*Work task:* When you reach the records below, output every one exactly as written but leave out any pictures.

*Exercise data:*
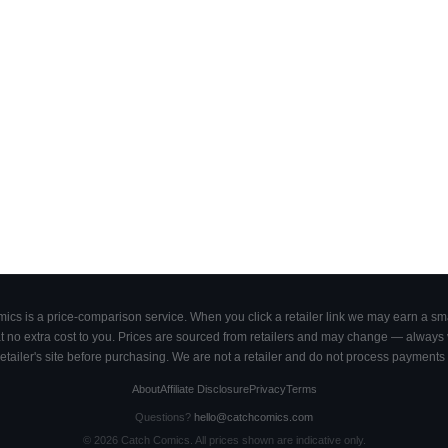
cs is a price-comparison service. When you click a retailer link we may earn a smal
 no extra cost to you. Prices are sourced from retailers and may change — always ve
retailer's site before purchasing. We are not a retailer and do not process payments 
About
Affiliate Disclosure
Privacy
Terms
Questions?
hello@catchcomics.com
©
2026
Catch Comics. All prices shown are indicative only.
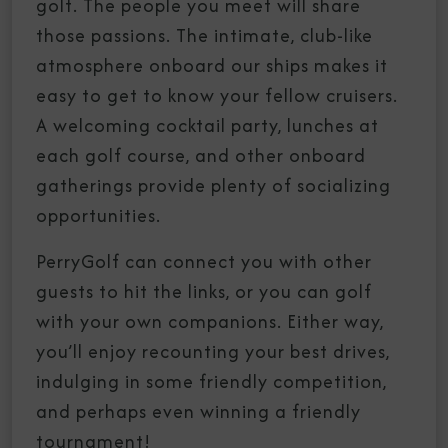
golf. The people you meet will share
those passions. The intimate, club-like
atmosphere onboard our ships makes it
easy to get to know your fellow cruisers.
A welcoming cocktail party, lunches at
each golf course, and other onboard
gatherings provide plenty of socializing
opportunities.
PerryGolf can connect you with other
guests to hit the links, or you can golf
with your own companions. Either way,
you’ll enjoy recounting your best drives,
indulging in some friendly competition,
and perhaps even winning a friendly
tournament!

*Your solution:*
cs is a price-comparison service. When you click a retailer link we may earn a smal
 no extra cost to you. Prices are sourced from retailers and may change — always ve
retailer's site before purchasing. We are not a retailer and do not process payments 
About
Affiliate Disclosure
Privacy
Terms
Questions?
hello@catchcomics.com
©
2026
Catch Comics. All prices shown are indicative only.
golf. The people you meet will share
those passions. The intimate, club-like
atmosphere onboard our ships makes it
easy to get to know your fellow cruisers.
A welcoming cocktail party, lunches at
each golf course, and other onboard
gatherings provide plenty of socializing
opportunities.
PerryGolf can connect you with other
guests to hit the links, or you can golf
with your own companions. Either way,
you’ll enjoy recounting your best drives,
indulging in some friendly competition,
and perhaps even winning a friendly
tournament!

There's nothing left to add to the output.